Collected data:

- - -

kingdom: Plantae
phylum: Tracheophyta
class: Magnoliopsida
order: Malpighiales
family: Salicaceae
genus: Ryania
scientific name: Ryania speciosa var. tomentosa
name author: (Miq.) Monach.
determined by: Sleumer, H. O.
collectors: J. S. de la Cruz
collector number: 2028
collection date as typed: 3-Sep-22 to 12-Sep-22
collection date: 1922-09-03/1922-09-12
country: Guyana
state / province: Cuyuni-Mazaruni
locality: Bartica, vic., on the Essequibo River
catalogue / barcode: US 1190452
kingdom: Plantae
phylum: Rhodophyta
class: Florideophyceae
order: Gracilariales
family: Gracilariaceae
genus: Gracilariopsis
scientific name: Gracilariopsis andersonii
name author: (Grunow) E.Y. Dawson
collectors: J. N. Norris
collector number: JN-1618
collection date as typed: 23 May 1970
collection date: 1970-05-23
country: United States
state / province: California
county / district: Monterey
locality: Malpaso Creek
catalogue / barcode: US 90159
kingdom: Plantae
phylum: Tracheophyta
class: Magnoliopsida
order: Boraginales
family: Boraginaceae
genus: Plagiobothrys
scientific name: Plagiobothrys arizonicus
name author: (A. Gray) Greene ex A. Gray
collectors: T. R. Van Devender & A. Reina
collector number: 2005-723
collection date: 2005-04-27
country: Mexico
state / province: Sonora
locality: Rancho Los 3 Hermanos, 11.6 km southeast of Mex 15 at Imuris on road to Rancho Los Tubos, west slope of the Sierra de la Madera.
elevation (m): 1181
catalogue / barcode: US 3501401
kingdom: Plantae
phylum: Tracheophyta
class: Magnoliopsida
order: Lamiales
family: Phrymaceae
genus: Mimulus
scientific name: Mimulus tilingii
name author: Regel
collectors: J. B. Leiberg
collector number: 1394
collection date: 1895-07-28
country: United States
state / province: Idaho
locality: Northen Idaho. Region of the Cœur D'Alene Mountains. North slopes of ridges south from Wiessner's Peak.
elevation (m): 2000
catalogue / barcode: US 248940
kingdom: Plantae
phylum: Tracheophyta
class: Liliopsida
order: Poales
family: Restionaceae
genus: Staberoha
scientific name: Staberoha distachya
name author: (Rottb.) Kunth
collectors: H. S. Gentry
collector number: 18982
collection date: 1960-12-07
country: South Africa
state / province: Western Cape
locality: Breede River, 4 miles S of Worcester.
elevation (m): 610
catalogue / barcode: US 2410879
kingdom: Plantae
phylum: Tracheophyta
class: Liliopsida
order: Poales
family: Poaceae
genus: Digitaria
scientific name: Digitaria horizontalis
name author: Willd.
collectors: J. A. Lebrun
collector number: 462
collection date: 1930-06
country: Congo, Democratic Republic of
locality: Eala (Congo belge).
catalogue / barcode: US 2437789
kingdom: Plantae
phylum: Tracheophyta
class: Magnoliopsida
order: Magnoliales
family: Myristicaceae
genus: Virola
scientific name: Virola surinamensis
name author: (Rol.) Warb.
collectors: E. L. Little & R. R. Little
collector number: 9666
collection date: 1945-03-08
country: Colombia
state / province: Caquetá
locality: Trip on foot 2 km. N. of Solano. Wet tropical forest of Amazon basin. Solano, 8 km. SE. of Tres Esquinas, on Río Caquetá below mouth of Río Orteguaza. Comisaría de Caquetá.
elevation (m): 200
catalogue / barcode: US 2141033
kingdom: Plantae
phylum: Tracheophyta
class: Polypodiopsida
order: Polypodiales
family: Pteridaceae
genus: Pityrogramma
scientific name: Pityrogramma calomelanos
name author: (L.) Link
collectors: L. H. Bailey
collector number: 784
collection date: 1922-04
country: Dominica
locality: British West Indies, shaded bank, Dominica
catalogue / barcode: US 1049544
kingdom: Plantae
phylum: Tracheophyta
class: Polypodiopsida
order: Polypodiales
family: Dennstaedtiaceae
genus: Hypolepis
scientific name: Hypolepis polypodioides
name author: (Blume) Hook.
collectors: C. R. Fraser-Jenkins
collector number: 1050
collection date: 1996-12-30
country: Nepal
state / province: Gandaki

- - -

## WHAT THE EXERCISE ASKS
Present all the items above as a two-column CSV with the header row field,value, giving one row for each field and its value. Put every entry in double quotes and turn any line breaks into spaces.

## RESULT
field,value
"kingdom:","Plantae"
"phylum:","Tracheophyta"
"class:","Magnoliopsida"
"order:","Malpighiales"
"family:","Salicaceae"
"genus:","Ryania"
"scientific name:","Ryania speciosa var. tomentosa"
"name author:","(Miq.) Monach."
"determined by:","Sleumer, H. O."
"collectors:","J. S. de la Cruz"
"collector number:","2028"
"collection date as typed:","3-Sep-22 to 12-Sep-22"
"collection date:","1922-09-03/1922-09-12"
"country:","Guyana"
"state / province:","Cuyuni-Mazaruni"
"locality:","Bartica, vic., on the Essequibo River"
"catalogue / barcode:","US 1190452"
"kingdom:","Plantae"
"phylum:","Rhodophyta"
"class:","Florideophyceae"
"order:","Gracilariales"
"family:","Gracilariaceae"
"genus:","Gracilariopsis"
"scientific name:","Gracilariopsis andersonii"
"name author:","(Grunow) E.Y. Dawson"
"collectors:","J. N. Norris"
"collector number:","JN-1618"
"collection date as typed:","23 May 1970"
"collection date:","1970-05-23"
"country:","United States"
"state / province:","California"
"county / district:","Monterey"
"locality:","Malpaso Creek"
"catalogue / barcode:","US 90159"
"kingdom:","Plantae"
"phylum:","Tracheophyta"
"class:","Magnoliopsida"
"order:","Boraginales"
"family:","Boraginaceae"
"genus:","Plagiobothrys"
"scientific name:","Plagiobothrys arizonicus"
"name author:","(A. Gray) Greene ex A. Gray"
"collectors:","T. R. Van Devender & A. Reina"
"collector number:","2005-723"
"collection date:","2005-04-27"
"country:","Mexico"
"state / province:","Sonora"
"locality:","Rancho Los 3 Hermanos, 11.6 km southeast of Mex 15 at Imuris on road to Rancho Los Tubos, west slope of the Sierra de la Madera."
"elevation (m):","1181"
"catalogue / barcode:","US 3501401"
"kingdom:","Plantae"
"phylum:","Tracheophyta"
"class:","Magnoliopsida"
"order:","Lamiales"
"family:","Phrymaceae"
"genus:","Mimulus"
"scientific name:","Mimulus tilingii"
"name author:","Regel"
"collectors:","J. B. Leiberg"
"collector number:","1394"
"collection date:","1895-07-28"
"country:","United States"
"state / province:","Idaho"
"locality:","Northen Idaho. Region of the Cœur D'Alene Mountains. North slopes of ridges south from Wiessner's Peak."
"elevation (m):","2000"
"catalogue / barcode:","US 248940"
"kingdom:","Plantae"
"phylum:","Tracheophyta"
"class:","Liliopsida"
"order:","Poales"
"family:","Restionaceae"
"genus:","Staberoha"
"scientific name:","Staberoha distachya"
"name author:","(Rottb.) Kunth"
"collectors:","H. S. Gentry"
"collector number:","18982"
"collection date:","1960-12-07"
"country:","South Africa"
"state / province:","Western Cape"
"locality:","Breede River, 4 miles S of Worcester."
"elevation (m):","610"
"catalogue / barcode:","US 2410879"
"kingdom:","Plantae"
"phylum:","Tracheophyta"
"class:","Liliopsida"
"order:","Poales"
"family:","Poaceae"
"genus:","Digitaria"
"scientific name:","Digitaria horizontalis"
"name author:","Willd."
"collectors:","J. A. Lebrun"
"collector number:","462"
"collection date:","1930-06"
"country:","Congo, Democratic Republic of"
"locality:","Eala (Congo belge)."
"catalogue / barcode:","US 2437789"
"kingdom:","Plantae"
"phylum:","Tracheophyta"
"class:","Magnoliopsida"
"order:","Magnoliales"
"family:","Myristicaceae"
"genus:","Virola"
"scientific name:","Virola surinamensis"
"name author:","(Rol.) Warb."
"collectors:","E. L. Little & R. R. Little"
"collector number:","9666"
"collection date:","1945-03-08"
"country:","Colombia"
"state / province:","Caquetá"
"locality:","Trip on foot 2 km. N. of Solano. Wet tropical forest of Amazon basin. Solano, 8 km. SE. of Tres Esquinas, on Río Caquetá below mouth of Río Orteguaza. Comisaría de Caquetá."
"elevation (m):","200"
"catalogue / barcode:","US 2141033"
"kingdom:","Plantae"
"phylum:","Tracheophyta"
"class:","Polypodiopsida"
"order:","Polypodiales"
"family:","Pteridaceae"
"genus:","Pityrogramma"
"scientific name:","Pityrogramma calomelanos"
"name author:","(L.) Link"
"collectors:","L. H. Bailey"
"collector number:","784"
"collection date:","1922-04"
"country:","Dominica"
"locality:","British West Indies, shaded bank, Dominica"
"catalogue / barcode:","US 1049544"
"kingdom:","Plantae"
"phylum:","Tracheophyta"
"class:","Polypodiopsida"
"order:","Polypodiales"
"family:","Dennstaedtiaceae"
"genus:","Hypolepis"
"scientific name:","Hypolepis polypodioides"
"name author:","(Blume) Hook."
"collectors:","C. R. Fraser-Jenkins"
"collector number:","1050"
"collection date:","1996-12-30"
"country:","Nepal"
"state / province:","Gandaki"